Smart Manufacturing

Smart Manufacturing

 

Smart Manufacturing

 

The course is about:

 

How AI solves manufacturing problems

How to build an AI system for smart manufacturing

 

 

 

 

COURSE DESCRIPTION

Artificial Intelligence is becoming an enabling technology for smart manufacturing today. In this course you will learn how to apply AI to the entire manufacturing process for cost saving, better production efficiency and significantly improved product quality.

The Smart Manufacturing course is taught by a group of senior engineers from the United States.

COURSE OBJECTIVES

Upon successful completion of this course, the students will be able to:

  • Understand the key enabling technologies for smart manufacturing, especially the AI algorithms.
  • Understand the AI algorithms used in product development and design;
  • Understand the latest robotics and control enabled by the latest AI algorithms;
  • Understand AI applications in quality control;
  • Understand predictive maintenance and the AI algorithms;
  • Understand process optimization using the latest AI algorithms;
  • Understand how to design and build AI systems for manufacturing.

PREREQUISITES

Students are required to have prior knowledge in the following areas:

  • Machine Learning
  • Deep Learning
  • Reinforcement Learning
  • Computer Vision (Desired, but not required)

TEXTBOOKS

No textbooks available for this course as most contents are from the latest development of the area.

COURSE GRADING POLICY

Classroom Participations/Responses: 20%

Project: 50%

Final Exam: 30%

Attendance is mandatory for all class sessions.
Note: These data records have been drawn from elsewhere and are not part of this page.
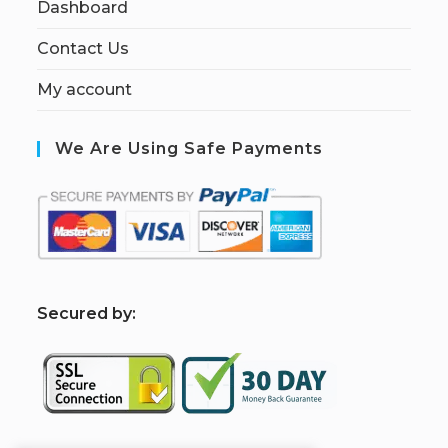
Dashboard
Contact Us
My account
We Are Using Safe Payments
S
ecured by: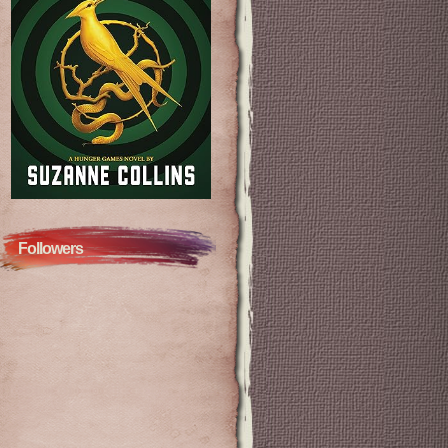
Followers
Students are subject to losing points for absences unless prior approval is obtained from Instructors or Teaching Assistants. Students receiving excused absences are required to watch the class recordings online as well as to fulfill any/all course requirements associated with missed class sessions.

COURSE CREDITS

The course contains 32 lecturing sessions and 32 office hours. The recommended number of credits for the course is 2. 

MAIN CONTENTS

1. Key Enabling Technologies

  • Sensor Data Fusion
  • IoT Networks
  • Machine Learning, Deep Learning, and Reinforcement Learning
  • Edge Computing
  • Predictive APIs

2. Product Development and Design

  • Digital Twins
  • Generative Design
  • Product Lifecycle Management and Product Customization

3. Robotics and Control

  • Human-Robot Collaboration Enhancement
  • Robotic and Machine Vision Enhancement
  • Localization and Mapping
  • Machine/Vehicular Object Detection/Identification/Avoidance

4. Robotic Manipulation

  • Robot Learning
  • AI Algorithms Selection
  • Challenges and the Latest Development of Strategies

5. Quality Control

  • Root Cause Analysis
  • Quality Monitoring
  • Visual Inspections of Product

6. Predictive Maintenance

  • Predictive Maintenance Model
  • AI Algorithms for Predictive Maintenance
  • Continuous Improvement of Prediction Accuracy

7. Manufacturing Process Optimization

  • Manufacturing Processes
  • Deterministic and Random Variation
  • AI Algorithms for Process Optimization

8. Design and Build AI Architecture for Smart Manufacturing

  • Building a Scalable AI Architecture in Smart Manufacturing
  • Model Management
  • Model Deployment
  • Continuous Learning
  • Automated Machine Learning

 STUDENT PROJECT

Students will analyze a selected solution for smart manufacturing from the world’s top AI companies and propose improvements to the solution.

Students must submit a report for the project with the following contents:   

  • Problem identification & problem statement;
  • Research on existing solutions from the smart manufacturing market and analyze the pros and cons of the solutions;
  • Make improvements to the existing solutions by leveraging the latest AI algorithms or techniques;
  • Personal reflection of the project.

 STUDENT LEARNING ACTIVITY ASSESSMENT

The students are assessed based on the following criteria:

  • Key Knowledge, Understanding, and Success Skills – students acquire skills such as creative thinking/problem solving, collaboration, and self-management of projects.
  • Sustained Inquiry – students engage in a rigorous, extended process of asking questions, finding resources, and applying information.
  • Student Voice & Choice – students make own decisions about the project, including project schedule and deliverables.
  • Reflection – students reflect on learning, the effectiveness of project activities, quality of work, obstacles and how to overcome them.
  • Critique & Revision – students give, receive, and use feedback to improve deliverables, with both instructors and peers.
  • Communications: Students use various communication skills in expressing and interpreting information.
  • Problem Solving: Students define and solve real world problems from global perspective, and use internationally recognized problem-solving and improvement methods, tools, and platforms.
  • Leadership and Teamwork: Students apply leadership and teamwork skills in collaborating with others to accomplish goals and objectives.